WHAT NEEDS TO BE DONE –
Copy out the part of the DeepMind Lab2D description starting with "DeepMind Lab2D is" and going on through "agents are supported.".

QUOTED PASSAGE –

%%

/lab2d

A customisable 2D platform for agent-based AI research

Primary LanguageC++Apache License 2.0Apache-2.0

DeepMind Lab2D

A learning environment written in C++ and Lua for the creation of grid worlds.

DeepMind Lab2D screenshot

About

DeepMind Lab2D is a system for the creation of 2D environments for machine learning. The main goals of the system are ease of use and performance: The environments are "grid worlds", which are defined with a combination of simple text-based maps for the layout of the world, and Lua code for its behaviour. Machine learning agents interact with these environments through one of two APIs, the Python dm_env API or a custom C API (which is also used by DeepMind Lab). Multiple agents are supported.

If you use DeepMind Lab2D in your research and would like to cite it, we suggest you cite the accompanying whitepaper.

Getting started

We provide an example "random" agent in python/random_agent, which performs random actions. This can be used as a base for creating your own agents, and as a simple tool to preview an environment.

bazel run -c opt dmlab2d/python:random_agent -- --level_name=clean_up

External dependencies, prerequisites and porting notes

DeepMind Lab2D currently ships as source code only. It depends on a few external software libraries, which we ship in several different ways:

  • The dm_env, eigen, luajit, lua5.1, lua5.2, luajit, png, six and zlib libraries are referenced as external Bazel sources, and Bazel BUILD files are provided. The dependent code itself should be fairly portable, but the BUILD rules we ship are specific to Linux on x86. To build on a different platform you will most likely have to edit those BUILD files.

  • A "generic reinforcement learning API" is included in //third_party/rl_api.

  • Several additional libraries are required but are not shipped in any form; they must be present on your system:

    • Python 2.7 or 3.6 or above with NumPy and PyGame. It is important to update the paths to the Python version you are using by editing bazel/python.BUILD.

The build rules are using a few compiler settings that are specific to GCC/clang. If some flags are not recognized by your compiler (typically those would be specific warning suppressions), you may have to edit those flags.

Disclaimer

This is not an official Google product.

%%

RECORD SET –

%%

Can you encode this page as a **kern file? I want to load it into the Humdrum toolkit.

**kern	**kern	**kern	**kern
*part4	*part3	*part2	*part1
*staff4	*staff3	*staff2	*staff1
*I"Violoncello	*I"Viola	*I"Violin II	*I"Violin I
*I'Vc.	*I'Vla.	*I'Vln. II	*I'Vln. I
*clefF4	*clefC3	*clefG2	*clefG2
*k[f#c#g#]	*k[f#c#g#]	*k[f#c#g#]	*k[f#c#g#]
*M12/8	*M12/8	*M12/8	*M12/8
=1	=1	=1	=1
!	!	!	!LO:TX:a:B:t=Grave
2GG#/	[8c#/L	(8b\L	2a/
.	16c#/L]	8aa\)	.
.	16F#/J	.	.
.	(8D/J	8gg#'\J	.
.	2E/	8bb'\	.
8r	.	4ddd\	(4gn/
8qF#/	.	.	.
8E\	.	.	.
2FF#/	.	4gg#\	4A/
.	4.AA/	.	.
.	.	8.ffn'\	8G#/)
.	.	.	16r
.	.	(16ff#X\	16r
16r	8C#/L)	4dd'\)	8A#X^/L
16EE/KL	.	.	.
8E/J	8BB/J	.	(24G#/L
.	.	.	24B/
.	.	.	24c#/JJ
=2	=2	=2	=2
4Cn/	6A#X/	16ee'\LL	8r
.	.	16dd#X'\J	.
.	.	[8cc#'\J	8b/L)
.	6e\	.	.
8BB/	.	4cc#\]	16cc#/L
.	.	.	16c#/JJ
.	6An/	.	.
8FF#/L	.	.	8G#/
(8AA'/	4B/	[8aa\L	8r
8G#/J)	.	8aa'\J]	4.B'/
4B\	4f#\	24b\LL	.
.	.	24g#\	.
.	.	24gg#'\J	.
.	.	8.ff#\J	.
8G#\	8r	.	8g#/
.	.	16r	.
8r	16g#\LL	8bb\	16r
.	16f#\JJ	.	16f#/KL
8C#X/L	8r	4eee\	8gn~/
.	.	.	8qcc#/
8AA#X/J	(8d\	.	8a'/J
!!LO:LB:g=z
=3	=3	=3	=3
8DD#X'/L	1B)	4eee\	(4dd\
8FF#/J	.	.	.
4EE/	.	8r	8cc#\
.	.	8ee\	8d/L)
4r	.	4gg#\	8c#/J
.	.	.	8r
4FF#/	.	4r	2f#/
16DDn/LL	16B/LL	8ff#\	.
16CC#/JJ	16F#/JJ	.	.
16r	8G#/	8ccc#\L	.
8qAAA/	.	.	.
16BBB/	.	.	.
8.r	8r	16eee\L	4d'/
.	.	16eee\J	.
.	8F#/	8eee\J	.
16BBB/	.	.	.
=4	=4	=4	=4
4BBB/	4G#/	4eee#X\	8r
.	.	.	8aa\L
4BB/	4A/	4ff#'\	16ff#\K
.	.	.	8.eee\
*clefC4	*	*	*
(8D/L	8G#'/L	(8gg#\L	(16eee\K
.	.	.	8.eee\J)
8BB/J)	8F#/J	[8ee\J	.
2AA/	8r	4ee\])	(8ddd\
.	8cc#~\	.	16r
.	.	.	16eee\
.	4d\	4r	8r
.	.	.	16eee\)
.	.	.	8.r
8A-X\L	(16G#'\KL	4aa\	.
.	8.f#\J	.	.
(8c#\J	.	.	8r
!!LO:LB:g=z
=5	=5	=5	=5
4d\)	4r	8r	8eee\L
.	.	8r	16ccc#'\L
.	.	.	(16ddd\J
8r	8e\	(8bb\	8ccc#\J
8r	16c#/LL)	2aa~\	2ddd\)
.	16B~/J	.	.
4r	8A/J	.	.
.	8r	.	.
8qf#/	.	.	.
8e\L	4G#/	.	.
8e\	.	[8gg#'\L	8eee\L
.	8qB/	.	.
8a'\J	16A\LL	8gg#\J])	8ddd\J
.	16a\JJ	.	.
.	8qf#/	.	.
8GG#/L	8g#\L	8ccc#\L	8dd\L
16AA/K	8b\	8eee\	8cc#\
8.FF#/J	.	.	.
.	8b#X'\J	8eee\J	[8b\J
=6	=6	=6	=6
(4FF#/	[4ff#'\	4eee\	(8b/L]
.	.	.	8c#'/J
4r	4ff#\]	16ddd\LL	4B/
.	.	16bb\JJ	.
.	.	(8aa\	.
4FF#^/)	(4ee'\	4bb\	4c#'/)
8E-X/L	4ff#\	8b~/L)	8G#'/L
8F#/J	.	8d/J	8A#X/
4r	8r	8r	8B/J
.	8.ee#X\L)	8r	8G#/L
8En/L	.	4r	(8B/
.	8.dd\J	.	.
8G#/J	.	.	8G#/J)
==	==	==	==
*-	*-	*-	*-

%%

EXERCISE OUTPUT –
DeepMind Lab2D is a system for the creation of 2D environments for machine learning. The main goals of the system are ease of use and performance: The environments are "grid worlds", which are defined with a combination of simple text-based maps for the layout of the world, and Lua code for its behaviour. Machine learning agents interact with these environments through one of two APIs, the Python dm_env API or a custom C API (which is also used by DeepMind Lab). Multiple agents are supported.